It is a compile-time error if a return statement `return e;` occurs such
that the innermost enclosing function has return type `void` and the static
type of `e` is not the type void.

It is a compile-time error if a function marked `async*`, or `sync*` has
return type `void`.

*Note that it is allowed for an `async` function to have return type
`void`. This serves to indicate that said function performs a
"fire-and-forget" operation, that is, it is not even useful for the caller
to synchronize with the completion of that task.*

It is a compile-time error for a for-in statement to have an iterator
expression of type `T` such that `Iterator<void>` is the most specific
instantiation of `Iterator` that is a superinterface of `T`, unless the
iteration variable has type void.

It is a compile-time error for an asynchronous for-in statement to have a
stream expression of type `T` such that `Stream<void>` is the most specific
instantiation of `Stream` that is a superinterface of `T`, unless the
iteration variable has type void.

*Hence, `for (Object x in <void>[]) {}` and
`await for (int x in new Stream<void>.empty()) {}` are errors, whereas
`for (void x in <void>[]) {...}` and `for (var x in <void>[]) {...}` are OK. The
usage of `x` in the loop body is constrained, though, because it has type
void.*

During bounds checking, it is possible that a bound of a formal type
parameter of a generic class or function is statically known to be the type
void. In this case, the bound is considered to be the built-in class
`Object`.

It is a compile-time error when a method declaration _D2_ with return type
void overrides a method declaration _D1_ whose return type is not void.

*This rule is a special case of voidness preservation, which maintains the
discipline which arises naturally from the function type subtype rules in
Dart 1.x concerning void as a return type.
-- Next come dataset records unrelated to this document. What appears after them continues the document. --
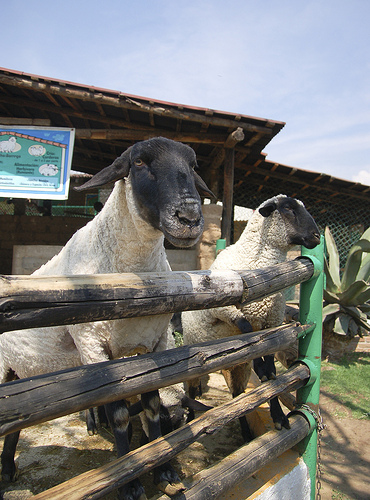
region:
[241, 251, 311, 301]
weathered wooden fence post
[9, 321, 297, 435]
weathered wooden fence post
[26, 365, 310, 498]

It also matches the conceptual
interpretation that a value of type void can be anything, but it should be
discarded: This ensures that a subtype can be used where the supertype is
expected (also known as Liskov substitutability), because it is always
considered safe to ignore the value of an expression evaluation.*

## Discussion

Expressions derived from typeCast and typeTest do not support `void` as the
target type. We have omitted support for this situation because we consider
it to be useless. If void is passed indirectly via a type variable `T` then
`e as T`, `e is T`, and `e is! T` will treat `T` like `Object`. In general,
the rationale is that the type void admits all values (because it is just
`Object` plus a "static voidness flag"), but the value of expressions of
type void should be discarded. So there is no point in *obtaining* the type
void for a given expression which already has a different type.

The treatment of bounds is delicate. We syntactically prohibit `void` as a
bound of a formal type parameter of a generic class or function. It is
possible to pass the type void as an actual type argument to a generic
class, and that type argument might in turn be used as the bound of another
formal type parameter of the class, or of a generic function in the
class. It would be possible to make it a compile-time error to pass `void`
as a type argument to a generic class where it will be used as a bound, but
this would require a transitive traversal of all generic classes and
functions where the corresponding formal type parameter is passed on to
other generic classes or functions, which would be highly brittle: A tiny
change to a generic class or function could break code far away. So we do
not wish to prevent formal type parameter bounds from indirectly becoming
the type void. This motivated the decision to treat such a void-valued
bound as `Object`.

## Updates

*   July 10th 2018, v0.10: Added case to whitelist: It is not an error
    to `return e;` with an `e` of type `void` when the return type is
    `dynamic`.

*   February 22nd 2018, v0.9: Added several new contexts where an
    expression with static type void may be evaluated, such that pure data
    transfers to a target of type void are allowed. For instance, a void
    expression may be passed as an actual argument to a parameter of type
    void.

*   August 22nd 2017: Reworded specification of reified types to deal with
    only such values which may be obtained at run time (previously mentioned
    some entities which may not exist). Added one override rule.

*   August 17th 2017: Several parts clarified.

*   August 16th 2017: Removed exceptions allowing `e is T` and `e is! T`.

*   August 9th 2017: Transferred to SDK repo, docs/language/informal.

*   July 16th 2017: Reformatted as a gist.

*   June 13th 2017: Compile-time error for using a void value was changed to
    static warning.

*   June 12th 2017: Grammar changed extensively, to use `typeNotVoid`
    rather than `voidOrType`.

*   June 5th 2017: Added `typeCast` and `typeTest` to the locations where
    void expressions may occur.